L’idée d’une histoire de la technologie implique un «continuisme» qui opposera à l’histoire descriptive, anecdotique, exhaustive des événements du passé une histoire reconstruite et schématisée. Quel doit être le but de l’historien de la technologie: une histoire évènementielle ou une histoire récurrente?
L’option épistémologique de l’unité de la technologie implique, semble-t-il, le primat d’une conception récurrente de l’histoire de la technologie. Si les techniques sont rationnelles, les méthodes et dispositifs actuels proviennent de l’amélioration de méthodes et dispositifs anciens, et c’est cette amélioration qui est objet d’étude, et non les machines oubliées.

Il est une autre manière de montrer qu’il existe plusieurs discours possibles qui sont autant d’histoires de la technologie. Il y a l’histoire de la technologie faite par les historiens[[Et autres spécialistes de formation à dominante juridique et littéraire: sociologues, économistes.]], celle faite par les ingénieurs (ce sera souvent une histoire à tendance récurrente, au contraire de celle de l’historien, volontiers perfectionniste), celle enfin de l’historien de la technologie [[ Quand il existe. Il n’y en a pas, nous l’avons déjà dit, du moins de jure (c’est-à-dire avec grade et diplôme) en Belgique. D’autres pays, où le nombre d’établissements de niveau universitaire par km² est moins élevé que chez nous, en produisent d’excellents. L’hybridation est délicate. Je ne sais plus qui disait que la médiocrité de la science des philosophes n’a d’égale que l’inanité de la philosophie des savants. Un autre disait que l’historien des techniques parle d’histoire avec les techniciens et de technologie avec les historiens, ce qui est fort confortable. ]]
Ces différentes histoires se complètent et il faut voir, le tout étant ici plus que la somme de ses parties, que l’histoire de l’historien de la technologie est plus que la simple juxtaposition des deux autres. En particulier, c’est elle qui se souciera des perspectives épistémologiques sans lesquelles l’histoire de la technologie ne sera que ce qu’elle est trop souvent: une chronologie illustrée par une hagiographie (la galerie des portraits) et un catalogue (la salle des machines).

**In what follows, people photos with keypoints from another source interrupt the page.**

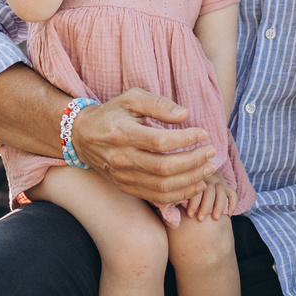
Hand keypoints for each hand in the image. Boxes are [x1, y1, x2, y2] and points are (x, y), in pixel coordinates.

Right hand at [70, 89, 215, 205]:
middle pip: (164, 167)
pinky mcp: (126, 187)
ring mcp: (123, 176)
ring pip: (162, 187)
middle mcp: (122, 158)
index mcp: (123, 134)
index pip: (160, 142)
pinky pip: (156, 197)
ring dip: (190, 180)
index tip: (203, 134)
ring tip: (209, 169)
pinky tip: (196, 185)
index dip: (186, 139)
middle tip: (212, 153)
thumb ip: (158, 104)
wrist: (83, 136)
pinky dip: (179, 195)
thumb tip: (184, 115)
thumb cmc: (113, 113)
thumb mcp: (132, 98)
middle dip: (193, 162)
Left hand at [184, 173, 234, 221]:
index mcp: (197, 179)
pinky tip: (229, 214)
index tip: (190, 214)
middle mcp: (210, 179)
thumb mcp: (184, 186)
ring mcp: (220, 182)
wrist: (202, 170)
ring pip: (222, 194)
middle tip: (201, 219)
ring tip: (216, 218)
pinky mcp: (228, 186)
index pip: (196, 190)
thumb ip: (183, 195)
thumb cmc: (189, 184)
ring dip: (219, 207)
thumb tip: (180, 205)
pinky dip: (232, 204)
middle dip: (205, 207)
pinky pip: (233, 195)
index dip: (193, 203)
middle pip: (209, 192)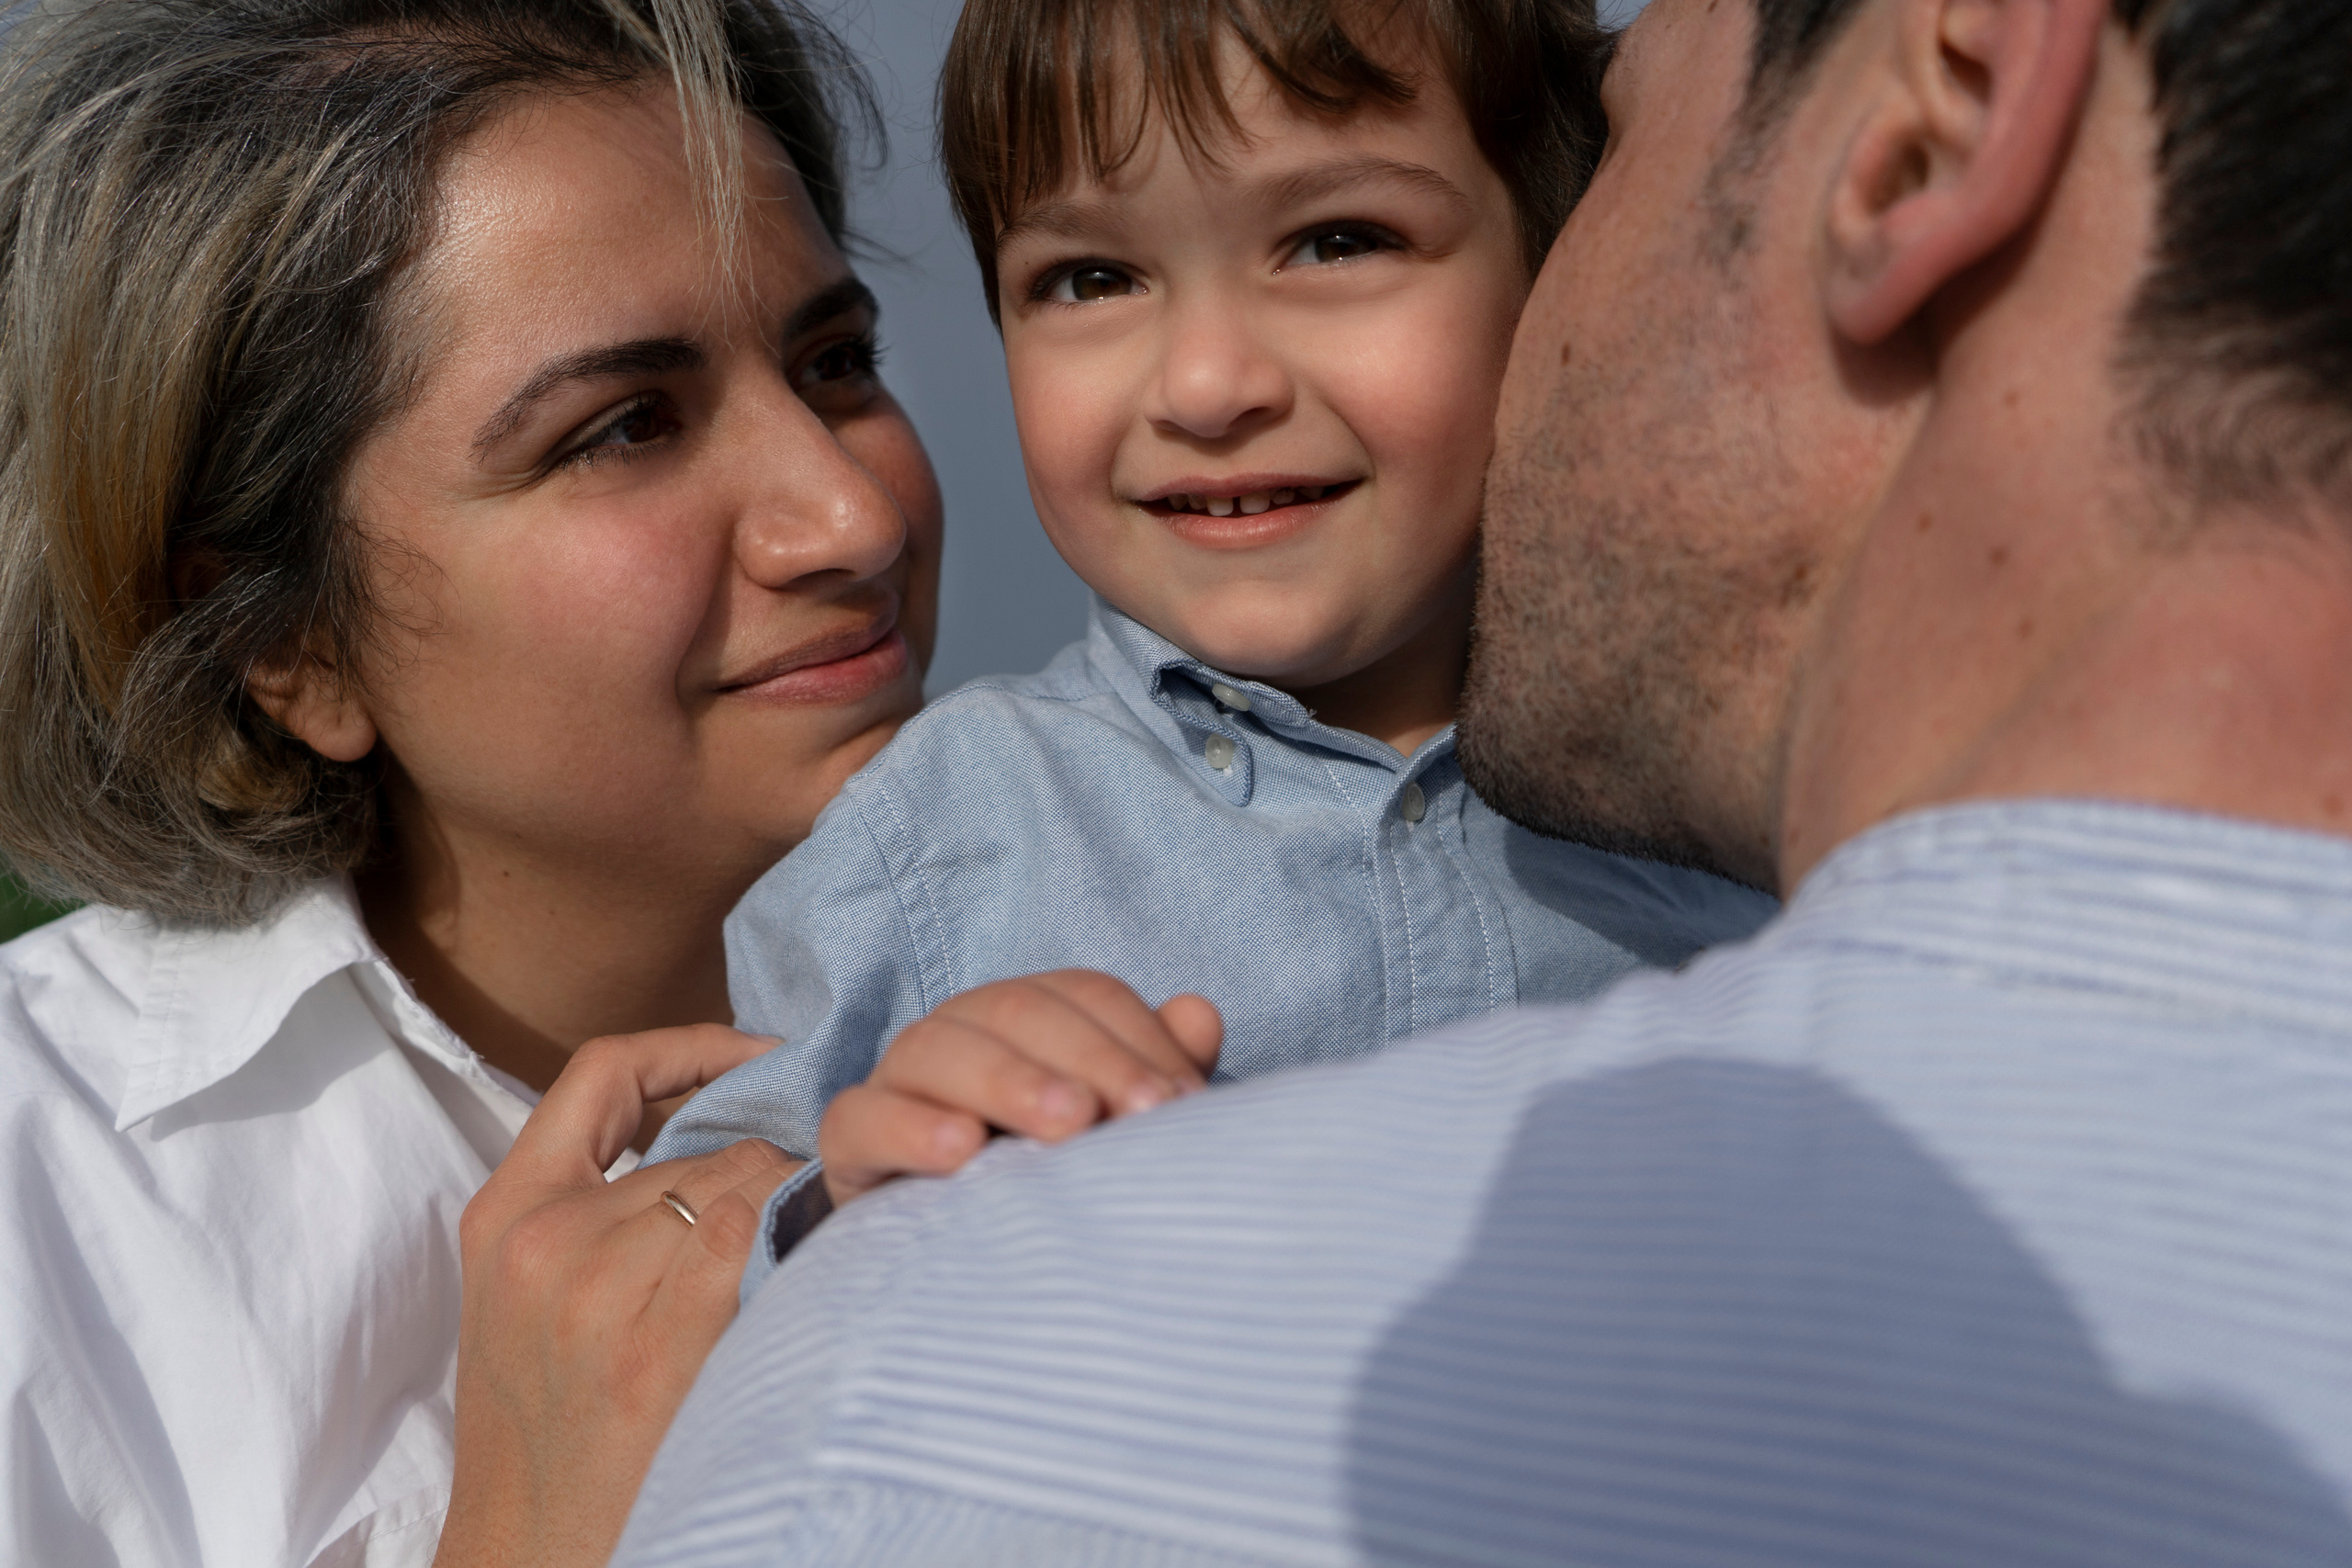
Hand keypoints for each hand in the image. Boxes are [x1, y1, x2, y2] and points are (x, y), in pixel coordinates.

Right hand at [431, 1026, 800, 1567]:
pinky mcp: (654, 1349)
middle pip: (704, 1147)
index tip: (760, 1055)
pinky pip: (755, 1238)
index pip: (601, 1071)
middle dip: (770, 1171)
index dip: (691, 1047)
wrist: (530, 1552)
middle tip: (816, 1204)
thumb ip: (599, 1209)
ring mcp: (594, 1292)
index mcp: (505, 1212)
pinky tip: (818, 1276)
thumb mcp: (535, 1295)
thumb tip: (731, 1133)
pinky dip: (799, 1245)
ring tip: (812, 1258)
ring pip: (744, 1184)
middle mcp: (544, 1238)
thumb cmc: (553, 1429)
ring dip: (793, 1214)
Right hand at [818, 969, 1221, 1204]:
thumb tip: (1199, 1015)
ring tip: (1069, 1124)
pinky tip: (962, 1153)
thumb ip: (1153, 1073)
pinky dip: (911, 1127)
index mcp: (1029, 1014)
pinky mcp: (851, 1138)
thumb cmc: (1047, 1176)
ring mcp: (900, 1078)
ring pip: (940, 1048)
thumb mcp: (1109, 1129)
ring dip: (1009, 1079)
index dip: (1138, 1039)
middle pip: (1020, 1010)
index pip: (1085, 996)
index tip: (1183, 1102)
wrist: (950, 1258)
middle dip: (1089, 1058)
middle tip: (1141, 1114)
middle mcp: (963, 1030)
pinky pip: (862, 1116)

L’histoire de la technologie et les autres histoires

Nous avons cité l’ingénieur, l’historien généraliste, l’historien de l’art, l’architecte, le sociologue, le géographe et l’économiste. C’est qu’en effet il s’impose que l’historien de la technologie consulte ces divers spécialistes. Nous ne referons pas ici l’apologie de l’approche multidisciplinaire, à ne pas confondre avec l’impossible polyvalence. Simplement, nous voudrions rappeler cette idée (heureusement, pour beaucoup elle est évidente) que tout problème technique doit être situé dans le temps et dans l’espace, qu’il apparaît dans un contexte socio-culturel, et qu’il entraîne des conséquences économiques et d’organisation spatiale.

L’histoire des techniques n’est donc pas exclusivement l’histoire des techniciens et des machines. Il y a les problèmes esthétiques et urbanistiques: l’histoire de l’art et l’histoire de l’architecture sont inséparables des techniques. Il y a les problèmes sociaux et économiques: l’histoire sociale et l’histoire économique n’auraient pas grand-chose à étudier dans l’ignorance du fait technique.

Il reste une dernière histoire. L’histoire des sciences: les connexions sont non moins évidentes.

Je ne suis pas sûr, dans l’état actuel des cloisonnements universitaires, que tout le monde verra, de prime abord, qu’une croisée d’ogives gothique, une fibule mérovingienne, les statuts d’une association d’ouvriers métallurgistes ou le prix du blé en 1788 sont des sujets d’histoire de la technologie[[ Il faudrait étudier l’association d’idées «technologie-machine», qui révèle une conception singulièrement rétrécie (et erronée) de la technologie.]].